**PROBLEM STATEMENT**
Beginning with the line that contains "Позволяет выбрать действие, которое" in the material below, print each line exactly until the line that contains "Позволяет сформировать новый" has been printed, then stop.

**PROVIDED DATA**
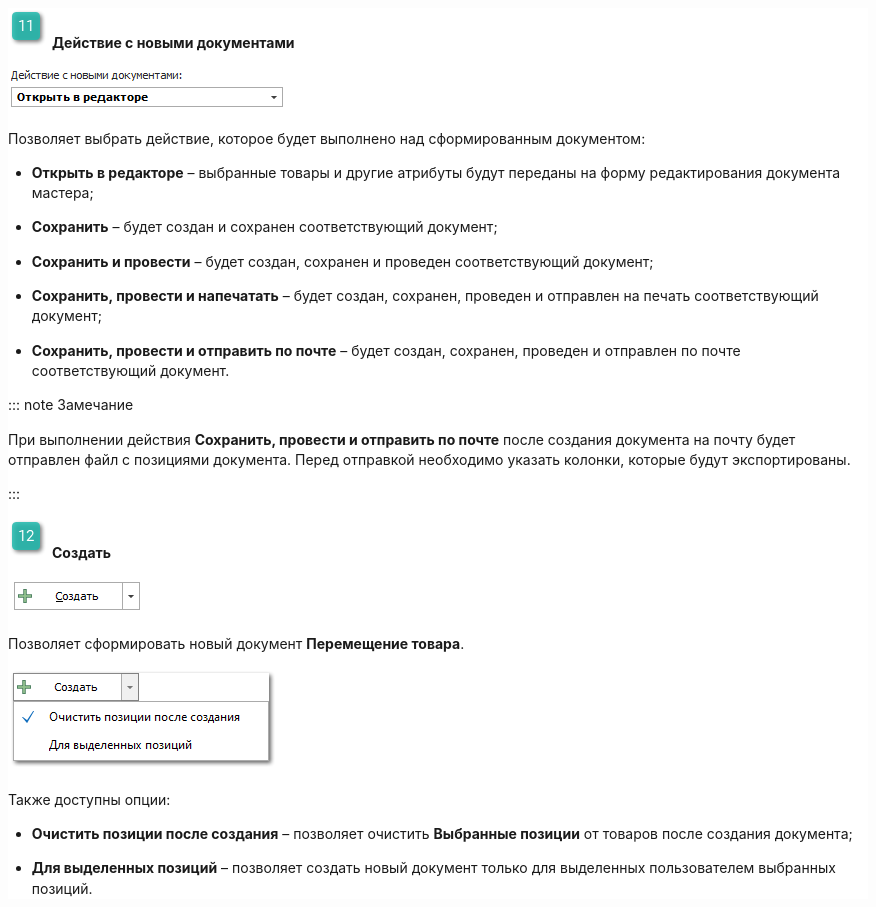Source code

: ![](../../../assets/specification/Aspose.Words.83ab1c44-6b28-430a-a5f2-4d9e6ba1abd4.030.png) **Действие с новыми документами**

![](../../../assets/specification/Aspose.Words.83ab1c44-6b28-430a-a5f2-4d9e6ba1abd4.753.png)

Позволяет выбрать действие, которое будет выполнено над сформированным документом:

- **Открыть в редакторе** – выбранные товары и другие атрибуты будут переданы на форму редактирования документа мастера;

- **Сохранить** – будет создан и сохранен соответствующий документ;

- **Сохранить и провести** – будет создан, сохранен и проведен соответствующий документ;

- **Сохранить, провести и напечатать** – будет создан, сохранен, проведен и отправлен на печать соответствующий документ;

- **Сохранить, провести и отправить по почте** – будет создан, сохранен, проведен и отправлен по почте соответствующий документ.

::: note Замечание

При выполнении действия **Сохранить, провести и отправить по почте** после создания документа на почту будет отправлен файл с позициями документа. Перед отправкой необходимо указать колонки, которые будут экспортированы.

:::

![](../../../assets/specification/Aspose.Words.83ab1c44-6b28-430a-a5f2-4d9e6ba1abd4.033.png) **Создать**

![](../../../assets/specification/Aspose.Words.83ab1c44-6b28-430a-a5f2-4d9e6ba1abd4.754.png)

Позволяет сформировать новый документ **Перемещение товара**. 

![](../../../assets/specification/Aspose.Words.83ab1c44-6b28-430a-a5f2-4d9e6ba1abd4.721.png)

Также доступны опции:

- **Очистить позиции после создания** – позволяет очистить **Выбранные позиции** от товаров после создания документа;

- **Для выделенных позиций** – позволяет создать новый документ только для выделенных пользователем выбранных позиций.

**RESULT OF THIS TASK**
Позволяет выбрать действие, которое будет выполнено над сформированным документом:

- **Открыть в редакторе** – выбранные товары и другие атрибуты будут переданы на форму редактирования документа мастера;

- **Сохранить** – будет создан и сохранен соответствующий документ;

- **Сохранить и провести** – будет создан, сохранен и проведен соответствующий документ;

- **Сохранить, провести и напечатать** – будет создан, сохранен, проведен и отправлен на печать соответствующий документ;

- **Сохранить, провести и отправить по почте** – будет создан, сохранен, проведен и отправлен по почте соответствующий документ.

::: note Замечание

При выполнении действия **Сохранить, провести и отправить по почте** после создания документа на почту будет отправлен файл с позициями документа. Перед отправкой необходимо указать колонки, которые будут экспортированы.

:::

![](../../../assets/specification/Aspose.Words.83ab1c44-6b28-430a-a5f2-4d9e6ba1abd4.033.png) **Создать**

![](../../../assets/specification/Aspose.Words.83ab1c44-6b28-430a-a5f2-4d9e6ba1abd4.754.png)

Позволяет сформировать новый документ **Перемещение товара**. 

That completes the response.